I really love the addition of corvettes to NMS. I was literally thinking about re-installing Starfield, partially to play with ship creation, when this update came out. Needless to say, I did not re-install Starfield (maybe some day).
I have to wonder what the long-term impact will be to the game, and whether and how Hello Games will address it. In many ways having even a barebones corvette is better than Exocraft and even regular ships.
For example, you can get out of the pilot seat, use your visor to find and mark what you're after, fly there, and beam down without landing. It's an overall more optimized experience than what you can do with a ship or Exocraft. Will they bother to address this or just allow ships and Exocrafts to become more vestigial?
The main hurdle is having enough units to buy parts or a Terrain Modifier to grind for scrap. Expeditions tend to begin with providing you a ship that you typically have to repair. The level of effort depends on the expedition nature and storyline. Will future expeditions avoid going to systems with Salvageable Scrap to prevent players from just making a corvette?
Not being able to use regular landing pads is an annoyance. I tend to make bases in caves and more than once I've teleported to a base only to find my corvette spawned in, partially underground and embedded in the dirt as opposed to spawned on a landing pad like a regular ship would. Will they eventually deal with it like they did with Space Stations, Freighters, and the Anomaly? Admittedly, I think how they handled landing on Freighters feels a little cheap and awkward, but it's an easy solution to the problem.
Given the procedural nature of the game, a big part of the NMS community has been centered around finding that "perfect" ship, multi-tool, and companion, which is why we have communities like !nmsglyphexchange@lemmy.world on Lemmy and Reddit. While I don't think that focus will completely go away, will the community shift from finding the perfect ship to building the perfect ship, which is similar to the Starfield community?
It's also possible that Hello Games never really addresses these. After all, NMS is nearly a decade old at this point and many of the new features it's getting are actually a test bed for Light No Fire features. They may not be too concerned with "cleaning up" the overall NMS gameplay.
What are your thoughts?

NMS has kind of a kitchen sink philosophy which is exacerbated by nine years' worth of content additions whereas older content tends not to get addressed and tweaked too much beyond the first initial couple of patches after its release. There have been some exceptions, yes, but generally that's how Hello Games seems to do it.

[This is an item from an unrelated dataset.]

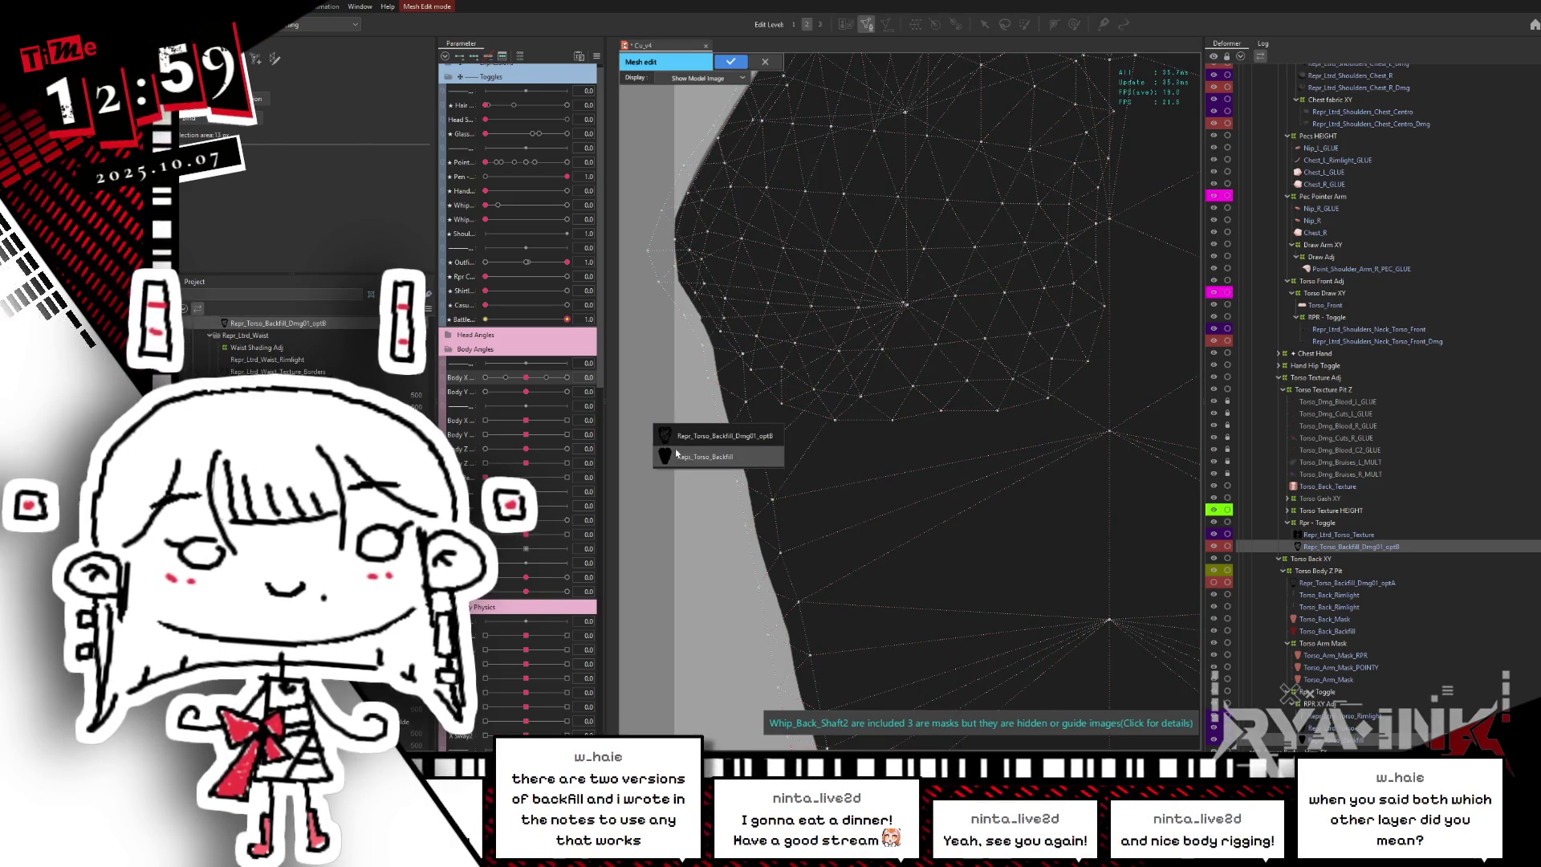
click(697, 436)
click(793, 371)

In order to "address" this, if you want to think of it that way, the game needs a major overhaul to its difficulty curve. Otherwise, we just have to accept the kitchen-sink factor and resign ourselves to the notion that most of the mechanics are in fact completely optional, and they have to be in order to prevent players from getting trounced by combat or the environments if either of those were made tough enough that you outright had to hide in a base or exocraft regularly or hover your freighter over the surface or have your fleet help out in combat or train and maintain your squadron or have your Minotaur on the surface or, or, or... etc. In some ways, I think that's really the game's core groove: You can play it how you want to, and if that includes or excludes using any of the stuff available that's perfectly valid.
For instance, since their very inception I found all of the exocraft except the Nautilus to be utterly useless. Like many things in the game there's a high initial barrier to entry in terms of materials cost and obtaining all the blueprints and upgrades, but then there's no major benefit to their use which offsets how cumbersome they are to deploy, use, and keep fueled. The main problem is that most of the exocraft are excruciatingly slow. It's literally faster to just jetpack-punch all over a planet surface if you need to get anywhere, plus your scanner doesn't work through the canopy glass for some reason so you have to stop to hop in and out all the time to scan things and pick up materials anyway. If there were a major transportation speed boost to offset this hassle it'd be worth it, but there isn't. A player on foot who knows what they're doing can easily outrun even a Nomad. Only the Pilgrim offers anything resembling a reasonable vehicular speed but not out of the box, and by the time you're done upgrading it you may as well just jump in your damn ship and fly to wherever you're going. I mean, donate like three things to the Merchants Guild and space stations just hand you launch fuel for free, even if you don't have a launch auto-charger.
At that rate the only reason to use the exocraft at all is for the sake of completion in fully kitting out all of them just to say you did (and then probably never touch them again) or for self-imposed roleplay purposes.
Time will tell if starships themselves eventually get relegated to this secondary capacity. Other than being marginally slower and less maneuverable than a top of the line fighter or exotic single-seater ship, which is unlikely to be much of a factor for anyone other than maybe doing the pirate ship trench runs, the only other major drawback of a corvette seems to be that it takes approximately seventeen years to complete a docking operation โ especially on the Space Anomaly.
In fact, you can build your corvette to be so versatile it threatens to make your capital ship obsolete, too.
Maybe what the corvettes are now are what starships should have been from the beginning. In any case, I'll bet you
5,000 that nobody is ever touching that stupid build-a-starship panel in the back of the space stations ever again.